## [Supplied data]
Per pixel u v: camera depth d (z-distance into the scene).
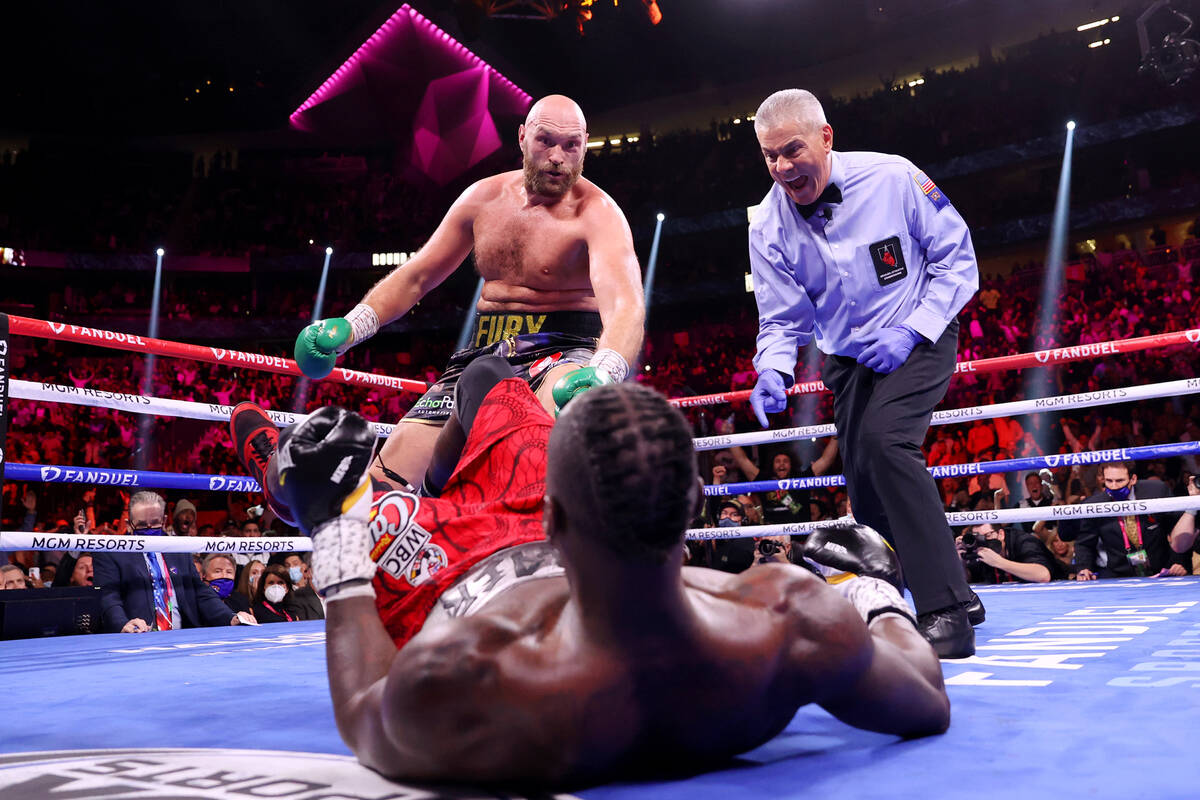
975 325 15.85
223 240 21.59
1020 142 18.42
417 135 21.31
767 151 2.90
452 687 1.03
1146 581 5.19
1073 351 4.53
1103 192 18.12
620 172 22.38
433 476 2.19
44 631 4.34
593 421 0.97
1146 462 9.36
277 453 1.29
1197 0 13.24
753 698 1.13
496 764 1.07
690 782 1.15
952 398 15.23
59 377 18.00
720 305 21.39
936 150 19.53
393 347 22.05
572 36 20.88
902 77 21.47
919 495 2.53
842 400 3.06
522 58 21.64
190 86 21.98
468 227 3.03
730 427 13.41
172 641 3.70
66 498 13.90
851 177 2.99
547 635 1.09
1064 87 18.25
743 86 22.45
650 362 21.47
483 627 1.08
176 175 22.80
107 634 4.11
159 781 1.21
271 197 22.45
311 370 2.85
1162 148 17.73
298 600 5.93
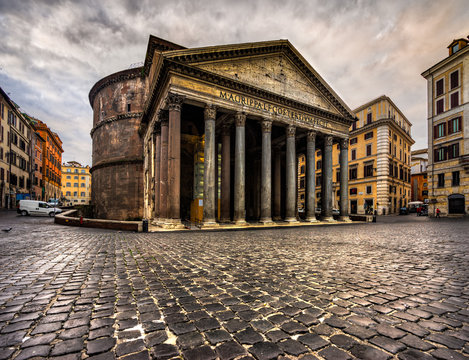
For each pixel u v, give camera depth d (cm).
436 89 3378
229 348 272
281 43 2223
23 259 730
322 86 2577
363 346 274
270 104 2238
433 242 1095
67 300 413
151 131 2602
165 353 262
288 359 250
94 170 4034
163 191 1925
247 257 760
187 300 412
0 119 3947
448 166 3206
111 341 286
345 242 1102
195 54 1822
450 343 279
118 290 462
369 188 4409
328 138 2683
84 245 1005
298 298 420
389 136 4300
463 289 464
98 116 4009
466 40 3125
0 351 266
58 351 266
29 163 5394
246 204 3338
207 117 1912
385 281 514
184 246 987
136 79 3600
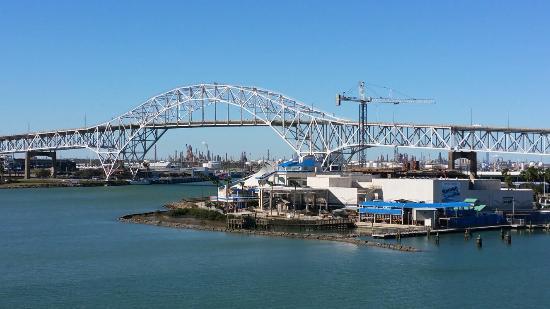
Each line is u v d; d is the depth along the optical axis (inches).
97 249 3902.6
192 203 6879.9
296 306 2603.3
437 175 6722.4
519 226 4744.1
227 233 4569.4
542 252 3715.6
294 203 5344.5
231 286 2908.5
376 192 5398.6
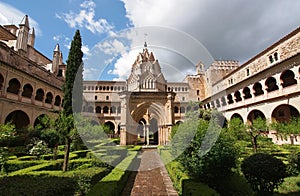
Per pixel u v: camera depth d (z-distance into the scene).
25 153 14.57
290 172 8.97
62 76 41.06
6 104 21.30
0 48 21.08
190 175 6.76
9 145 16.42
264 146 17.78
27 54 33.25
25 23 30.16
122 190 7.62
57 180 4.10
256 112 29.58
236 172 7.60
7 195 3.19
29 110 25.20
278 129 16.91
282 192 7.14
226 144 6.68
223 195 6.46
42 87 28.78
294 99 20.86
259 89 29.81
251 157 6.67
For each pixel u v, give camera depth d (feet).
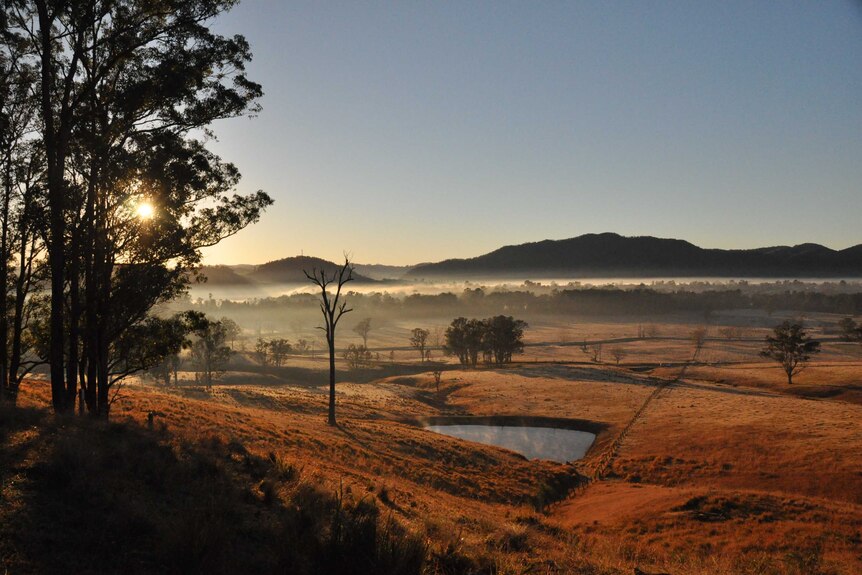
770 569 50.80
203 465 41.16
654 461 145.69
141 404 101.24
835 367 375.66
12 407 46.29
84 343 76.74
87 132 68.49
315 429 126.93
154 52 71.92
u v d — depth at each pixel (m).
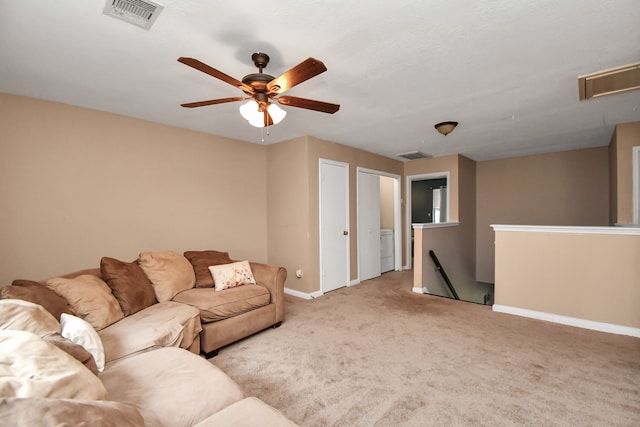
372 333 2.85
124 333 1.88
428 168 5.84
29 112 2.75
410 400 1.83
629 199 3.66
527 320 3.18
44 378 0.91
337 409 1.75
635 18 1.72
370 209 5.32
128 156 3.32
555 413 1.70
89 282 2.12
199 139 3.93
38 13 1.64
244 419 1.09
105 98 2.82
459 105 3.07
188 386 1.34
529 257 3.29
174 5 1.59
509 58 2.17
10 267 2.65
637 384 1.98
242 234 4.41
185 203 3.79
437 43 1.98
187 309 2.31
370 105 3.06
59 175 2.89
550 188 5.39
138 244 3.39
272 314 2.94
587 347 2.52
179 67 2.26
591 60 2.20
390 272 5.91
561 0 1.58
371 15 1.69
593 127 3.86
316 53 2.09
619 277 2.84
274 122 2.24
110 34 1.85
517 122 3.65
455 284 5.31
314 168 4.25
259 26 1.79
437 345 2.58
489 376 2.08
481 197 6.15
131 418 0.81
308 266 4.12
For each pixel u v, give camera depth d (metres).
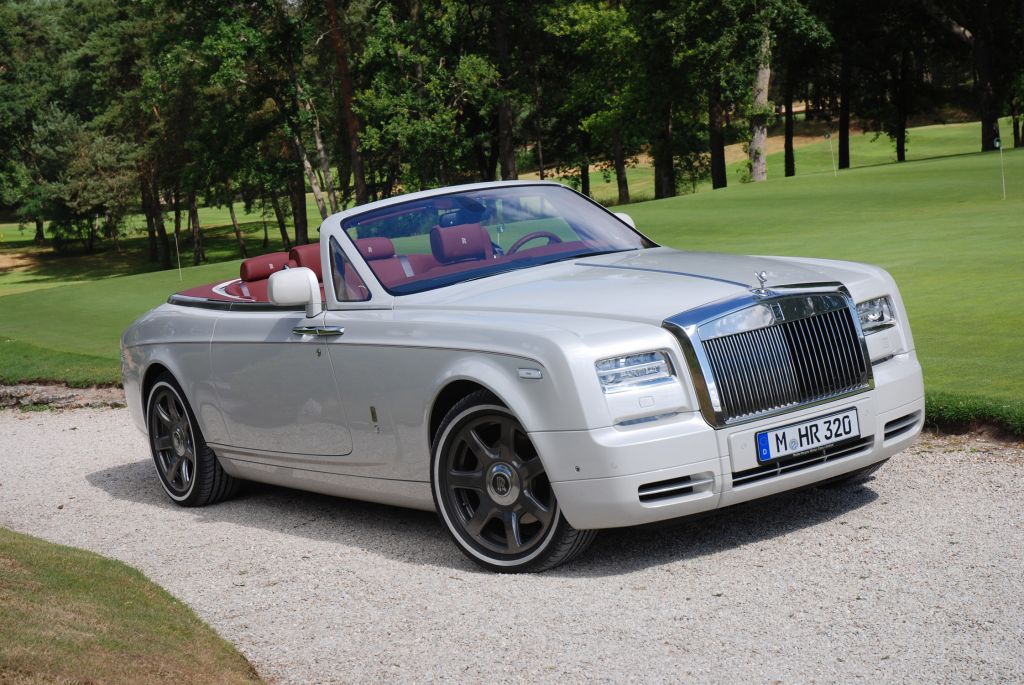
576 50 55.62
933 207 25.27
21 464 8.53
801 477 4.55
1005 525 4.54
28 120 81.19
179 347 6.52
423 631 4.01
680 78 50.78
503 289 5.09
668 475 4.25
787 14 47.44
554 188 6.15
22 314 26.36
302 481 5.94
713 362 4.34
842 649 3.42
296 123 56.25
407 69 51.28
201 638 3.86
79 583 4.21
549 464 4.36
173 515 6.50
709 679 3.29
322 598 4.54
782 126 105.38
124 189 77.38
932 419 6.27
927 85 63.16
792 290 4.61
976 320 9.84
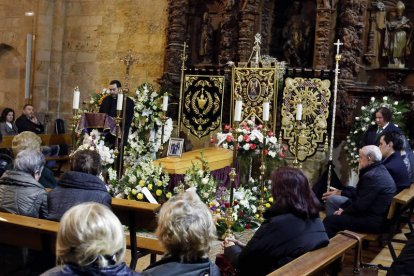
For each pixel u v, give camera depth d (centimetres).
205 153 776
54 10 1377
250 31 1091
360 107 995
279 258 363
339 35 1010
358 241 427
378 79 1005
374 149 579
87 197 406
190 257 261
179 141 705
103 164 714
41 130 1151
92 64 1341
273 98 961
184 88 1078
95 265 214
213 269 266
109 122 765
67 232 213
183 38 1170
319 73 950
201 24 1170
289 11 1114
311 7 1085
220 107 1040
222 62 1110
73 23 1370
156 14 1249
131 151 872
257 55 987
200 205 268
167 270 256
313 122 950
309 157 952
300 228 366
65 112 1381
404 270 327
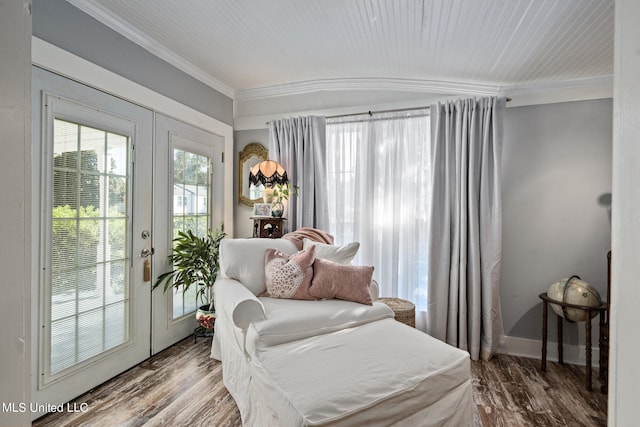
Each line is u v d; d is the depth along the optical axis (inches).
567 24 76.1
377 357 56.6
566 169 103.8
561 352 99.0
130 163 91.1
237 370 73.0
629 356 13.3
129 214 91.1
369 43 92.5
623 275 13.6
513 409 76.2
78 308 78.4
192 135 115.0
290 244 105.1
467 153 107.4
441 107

## [What to do]
The expected answer is the listing above, duplicated exactly, with its pictures removed.

## [Solved problem]
Per pixel u v: camera depth d (z-distance into the scene).
975 325 15.85
223 240 21.59
1020 142 18.42
417 135 21.31
767 151 2.90
452 687 1.03
1146 581 5.19
1073 351 4.53
1103 192 18.12
620 172 22.38
433 476 2.19
44 631 4.34
593 421 0.97
1146 462 9.36
277 453 1.29
1197 0 13.24
753 698 1.13
496 764 1.07
690 782 1.15
952 398 15.23
59 377 18.00
720 305 21.39
936 150 19.53
393 347 22.05
572 36 20.88
902 77 21.47
919 495 2.53
842 400 3.06
522 58 21.64
190 86 21.98
468 227 3.03
730 427 13.41
172 641 3.70
66 498 13.90
851 177 2.99
547 635 1.09
1064 87 18.25
743 86 22.45
650 362 21.47
483 627 1.08
176 175 22.80
107 634 4.11
159 781 1.21
271 197 22.45
311 370 2.85
1162 148 17.73
298 600 5.93
For each pixel u v, give camera depth d (cm).
436 89 3378
229 348 272
281 43 2223
23 259 730
322 86 2577
363 346 274
270 104 2238
433 242 1095
67 300 413
151 131 2602
165 353 262
288 359 250
94 170 4034
163 191 1925
247 257 760
187 300 412
0 119 3947
448 166 3206
111 341 286
345 242 1102
195 54 1822
450 343 279
118 290 462
369 188 4409
328 138 2683
84 245 1005
298 298 420
389 136 4300
463 289 464
98 116 4009
466 40 3125
0 351 266
58 351 266
29 163 5394
246 204 3338
207 117 1912
385 281 514
184 246 987
136 79 3600
Each line is u v d; d is the depth along the optical axis (inches).
97 249 3902.6
192 203 6879.9
296 306 2603.3
437 175 6722.4
519 226 4744.1
227 233 4569.4
542 252 3715.6
294 203 5344.5
231 286 2908.5
376 192 5398.6
Per pixel u v: camera depth d (z-distance into the scene).
25 153 14.57
290 172 8.97
62 76 41.06
6 104 21.30
0 48 21.08
190 175 6.76
9 145 16.42
264 146 17.78
27 54 33.25
25 23 30.16
122 190 7.62
57 180 4.10
256 112 29.58
236 172 7.60
7 195 3.19
29 110 25.20
278 129 16.91
282 192 7.14
226 144 6.68
223 195 6.46
42 87 28.78
294 99 20.86
259 89 29.81
251 157 6.67
For each pixel u v, give camera depth d (feet).
770 569 50.80
203 465 41.16
654 461 145.69
141 404 101.24
835 367 375.66
12 407 46.29
84 343 76.74
87 132 68.49
315 429 126.93
154 52 71.92
u v d — depth at each pixel (m).
372 333 2.85
124 333 1.88
428 168 5.84
29 112 2.75
410 400 1.83
629 199 3.66
527 320 3.18
44 378 0.91
337 409 1.75
635 18 1.72
370 209 5.32
128 156 3.32
555 413 1.70
89 282 2.12
199 139 3.93
38 13 1.64
244 419 1.09
105 98 2.82
459 105 3.07
188 386 1.34
529 257 3.29
174 5 1.59
509 58 2.17
10 267 2.65
637 384 1.98
242 234 4.41
185 203 3.79
437 43 1.98
187 309 2.31
370 105 3.06
59 175 2.89
550 188 5.39
138 244 3.39
272 314 2.94
587 347 2.52
179 67 2.26
591 60 2.20
390 272 5.91
561 0 1.58
371 15 1.69
593 127 3.86
316 53 2.09
619 277 2.84
274 122 2.24
110 34 1.85
517 122 3.65
455 284 5.31
314 168 4.25
259 26 1.79
437 345 2.58
489 376 2.08
481 197 6.15
131 418 0.81
308 266 4.12
For each pixel u v, give camera depth d (metres).
576 50 55.62
933 207 25.27
21 464 8.53
801 477 4.55
1005 525 4.54
28 120 81.19
179 347 6.52
423 631 4.01
680 78 50.78
503 289 5.09
668 475 4.25
787 14 47.44
554 188 6.15
22 314 26.36
302 481 5.94
713 362 4.34
842 649 3.42
296 123 56.25
407 69 51.28
201 638 3.86
79 583 4.21
549 464 4.36
173 515 6.50
709 679 3.29
322 598 4.54
782 126 105.38
124 189 77.38
932 419 6.27
927 85 63.16
792 290 4.61
976 320 9.84
For each pixel u v, give camera depth d (centimetres).
205 153 776
54 10 1377
250 31 1091
360 107 995
279 258 363
339 35 1010
358 241 427
378 79 1005
374 149 579
87 197 406
190 257 261
179 141 705
103 164 714
41 130 1151
92 64 1341
273 98 961
184 88 1078
95 265 214
213 269 266
109 122 765
67 232 213
183 38 1170
319 73 950
201 24 1170
289 11 1114
311 7 1085
220 107 1040
222 62 1110
73 23 1370
156 14 1249
131 151 872
257 55 987
200 205 268
167 270 256
313 122 950
309 157 952
300 228 366
65 112 1381
404 270 327
Each line is u v d; d is the depth along the optical axis (inches).
567 24 76.1
377 357 56.6
566 169 103.8
561 352 99.0
130 163 91.1
237 370 73.0
629 356 13.3
129 214 91.1
369 43 92.5
623 275 13.6
513 409 76.2
78 308 78.4
192 135 115.0
290 244 105.1
467 153 107.4
441 107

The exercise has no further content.